Bank on IT
With drug sales continuing to decline, pharmaceutical companies are pinching their pennies and closely picking and choosing what areas they should invest in. Unfortunately, infrastructure technology is one of the more expensive areas, and also one of the first to be scaled back. From manufacturing mainframes to desktop computers, almost every aspect of IT is being evaluated. And if an existing solution is working, chances are that a non–mission critical update will be skipped, or a new installation will be put on the back burner.

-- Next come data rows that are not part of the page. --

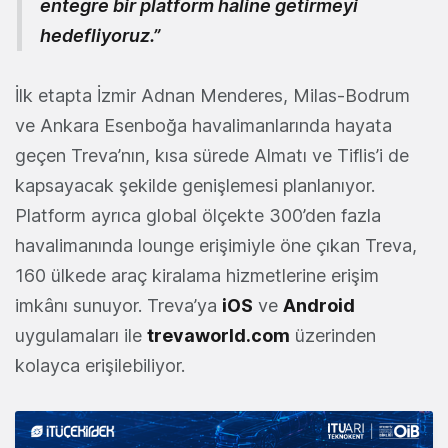
entegre bir platform haline getirmeyi
hedefliyoruz.”
İlk etapta İzmir Adnan Menderes, Milas-Bodrum
ve Ankara Esenboğa havalimanlarında hayata
geçen Treva’nın, kısa sürede Almatı ve Tiflis’i de
kapsayacak şekilde genişlemesi planlanıyor.
Platform ayrıca global ölçekte 300’den fazla
havalimanında lounge erişimiyle öne çıkan Treva,
160 ülkede araç kiralama hizmetlerine erişim
imkânı sunuyor. Treva’ya
iOS
ve
Android
uygulamaları ile
trevaworld.com
üzerinden
kolayca erişilebiliyor.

Pharm Exec reached out to some of the biggest players in IT to find out what advice they're giving to life sciences firms that are more interested in investing in dollars and cents than ones and zeroes.
IN THE CLOUDS
Mike Naimoli
Director of US Life Sciences, Microsoft, Health Solutions Group
Pharmaceutical companies should consider an elastic service in which customers pay for computational services when they need it. By moving services into the digital cloud, companies can move not only their storage capabilities, but also compute programs to the Web at a variable cost. Then not only can they get away from the fixed cost of managing their own data centers, they can also leverage their partner company's internal resources. Those people can write applications for the cloud rather than have the pharma install them and maintain them internally. The best part is that you can pay for those applications when you use them rather than depreciate the fixed cost over a period of time.